Pourquoi, en Finlande, l'école obtient-elle - mieux qu'à Genève - de tels résultats ? Parce qu'elle ne confond pas le moment de la compétition et celui de sa préparation. Le bon sens semble militer pour les mauvaises notes et le redoublement des plus faibles : en vérité, les systèmes les meilleurs et les plus tenaces les ont supprimés. Cela peut sembler étonnant, mais un raisonnement assez simple prouve qu'on ne peut faire monter le niveau qu'en votant 2 x NON.

Prenons la pire des compétitions : les concours de patinage ou de gymnastique aux Jeux Olympiques. Les athlètes sont notées pour que l'on puisse les classer : il n'y a que trois places sur le podium, évidemment.
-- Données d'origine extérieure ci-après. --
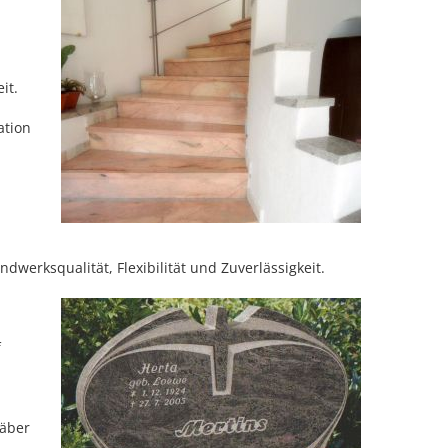
it.
ation
dwerksqualität, Flexibilität und Zuverlässigkeit.
f
räber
Mais que se passe-t-il pendant les quatre ans qui précèdent l'événement ? Les entraîneurs ne donnent aucune note, mais des consignes (" saute ! "), des conseils (" tends les bras ! "), des explications (" tu tournes trop tôt… ") et, pourquoi pas, quelques encouragements (" c'est bien, bravo ! "). À quoi sert donc un coach qui vous crie " six " ou " deux et demi " depuis le banc de touche au lieu d'être à vos côtés pour vous dire précisément ce qu'il faut corriger ? Il sert à préparer l'échec et le redoublement de fin d'année.
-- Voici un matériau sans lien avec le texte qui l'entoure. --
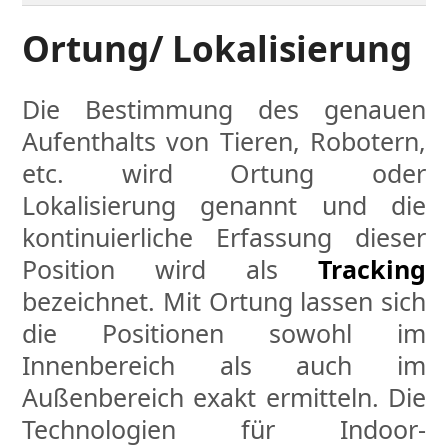
Ortung/ Lokalisierung
Die Bestimmung des genauen
Aufenthalts von Tieren, Robotern,
etc. wird Ortung oder
Lokalisierung genannt und die
kontinuierliche Erfassung dieser
Position wird als
Tracking
bezeichnet. Mit Ortung lassen sich
die Positionen sowohl im
Innenbereich als auch im
Außenbereich exakt ermitteln. Die
Technologien für Indoor-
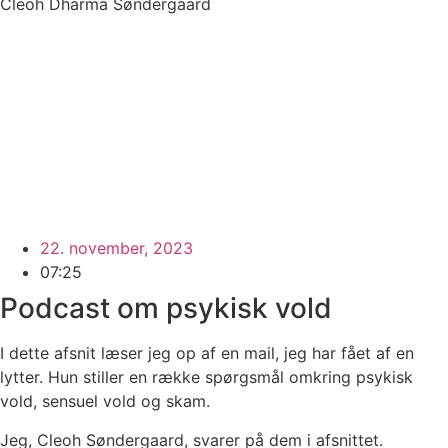
Cleoh Dharma Søndergaard
22. november, 2023
07:25
Podcast om psykisk vold
I dette afsnit læser jeg op af en mail, jeg har fået af en
lytter. Hun stiller en række spørgsmål omkring psykisk
vold, sensuel vold og skam.
Jeg, Cleoh Søndergaard, svarer på dem i afsnittet.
Monsieur Morisod montre très bien pourquoi le débat sur l'école est mal emmanché : il n'y a pas d'un côté le laxisme, de l'autre la sévérité ; il y a de fausses oppositions et, en face, la dure loi des faits. Les entraîneurs les plus stricts veulent pousser leurs poulains en avant : c'est pour cela qu'ils se passent de notation. " Les enfants en prendront plein la gueule plus tard, quand ils arriveront dans la vie sociale, où un employeur choisit toujours le meilleur ! " résument les initiants. Mais justement : qui est sélectionné, finalement ? Est-ce le jeune qui sait lire et compter (la patineuse qui sait patiner), ou celui qui ne sait rien, sauf qu'il a reçu force mauvaises notes tout au long de sa scolarité ?
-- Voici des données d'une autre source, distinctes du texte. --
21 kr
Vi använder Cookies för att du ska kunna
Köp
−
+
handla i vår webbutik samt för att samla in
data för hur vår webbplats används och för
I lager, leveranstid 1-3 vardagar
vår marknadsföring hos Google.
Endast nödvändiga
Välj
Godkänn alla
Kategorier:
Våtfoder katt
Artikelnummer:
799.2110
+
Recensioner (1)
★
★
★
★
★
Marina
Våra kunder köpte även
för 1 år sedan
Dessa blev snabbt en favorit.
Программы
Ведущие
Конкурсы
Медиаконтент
Exclure au lieu de former est toujours une fausse bonne idée. Surtout à l'école obligatoire, qui doit être ambitieuse pour tous les élèves puisque le savoir n'est pas un luxe, mais une nécessité. Méfions-nous des comparaisons : à la Star Academy, il y a des notes et beaucoup d'éliminés ; si c'est ce résultat que nous voulons, ne nous plaignons pas ensuite du nombre d'illettrés ! Et si notre cœur penche plutôt pour de vraies exigences, plus de compétences, une meilleure préparation, alors il ne reste plus - c'est le bon sens - qu'à voter 2 x NON.